Providing a forum for neighborhood representatives to voice their concerns and make suggestions was recognized as the first step to a successful planning and redevelopment process. Not only were the residents pleased with the event's results, but the planners found charrette rewarding, too. One of the charrette team members, Don Downing, AICP, said that the charrette was a great experience, as it brought together planners from across the country with local residents to work on important, pressing issues.
The conference charrettes were developed to give planners the opportunity to engage in pro bono planning by contributing their time and effort to communities that are facing planning challenges.
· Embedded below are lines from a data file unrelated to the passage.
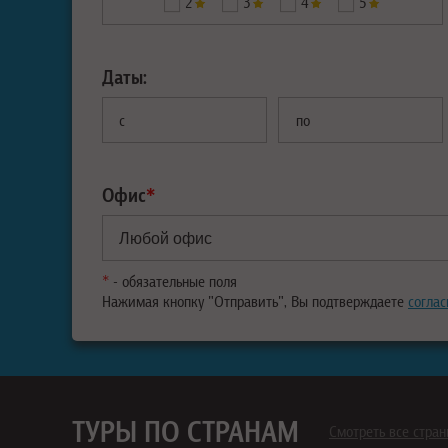
2
3
4
5
Даты:
с
по
Офис
*
*
- обязательные поля
Нажимая кнопку "Отправить", Вы подтверждаете
соглас
ТУРЫ ПО СТРАНАМ
Смотреть все стра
The charrette is also an opportunity for planners to leave a legacy for the local host city.
At last year's charrette in Denver, planners helped the Denver Children's Hospital evaluate different redevelopment plans for 20-acre site. The first community planning charrette was held in the conference hotel at the 2001 conference in New Orleans.
Acting on the AICP Code of Ethics, which states that planners "...must strive to contribute time and effort to groups lacking in adequate planning resources" and "to contribute time and to voluntary professional activities, AICP is planning to continue sponsoring community planning activities at future APA conferences.